## DATASET RECORDS
--
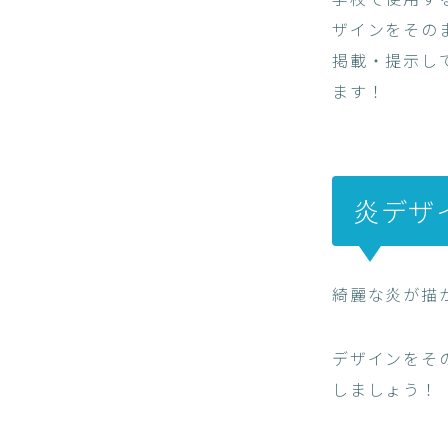
ザインをその
掲載・提示し
ます！
炎デザ
綺麗な炎が描
デザインをそ
しましょう！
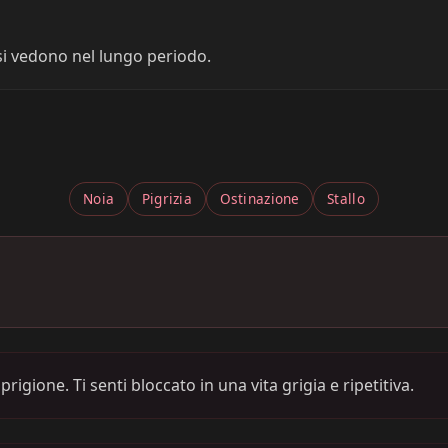
 si vedono nel lungo periodo.
Noia
Pigrizia
Ostinazione
Stallo
rigione. Ti senti bloccato in una vita grigia e ripetitiva.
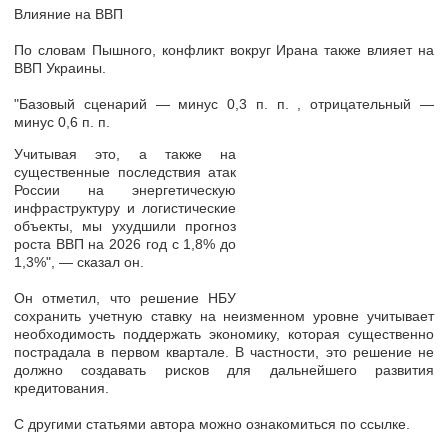
Влияние на ВВП
По словам Пышного, конфликт вокруг Ирана также влияет на
ВВП Украины.
"Базовый сценарий — минус 0,3 п. п. , отрицательный —
минус 0,6 п. п.
Учитывая это, а также на
существенные последствия атак
России на энергетическую
инфраструктуру и логистические
объекты, мы ухудшили прогноз
роста ВВП на 2026 год с 1,8% до
1,3%", — сказал он.
Он отметил, что решение НБУ
сохранить учетную ставку на неизменном уровне учитывает
необходимость поддержать экономику, которая существенно
пострадала в первом квартале. В частности, это решение не
должно создавать рисков для дальнейшего развития
кредитования.
С другими статьями автора можно ознакомиться по ссылке.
--
## WHAT TO DO
All of the records above are to be written out exactly, minus their images.

## REPLY
ザインをその
掲載・提示し
ます！
炎デザ
綺麗な炎が描
デザインをそ
しましょう！
 si vedono nel lungo periodo.
Noia
Pigrizia
Ostinazione
Stallo
rigione. Ti senti bloccato in una vita grigia e ripetitiva.
Влияние на ВВП
По словам Пышного, конфликт вокруг Ирана также влияет на
ВВП Украины.
"Базовый сценарий — минус 0,3 п. п. , отрицательный —
минус 0,6 п. п.
Учитывая это, а также на
существенные последствия атак
России на энергетическую
инфраструктуру и логистические
объекты, мы ухудшили прогноз
роста ВВП на 2026 год с 1,8% до
1,3%", — сказал он.
Он отметил, что решение НБУ
сохранить учетную ставку на неизменном уровне учитывает
необходимость поддержать экономику, которая существенно
пострадала в первом квартале. В частности, это решение не
должно создавать рисков для дальнейшего развития
кредитования.
С другими статьями автора можно ознакомиться по ссылке.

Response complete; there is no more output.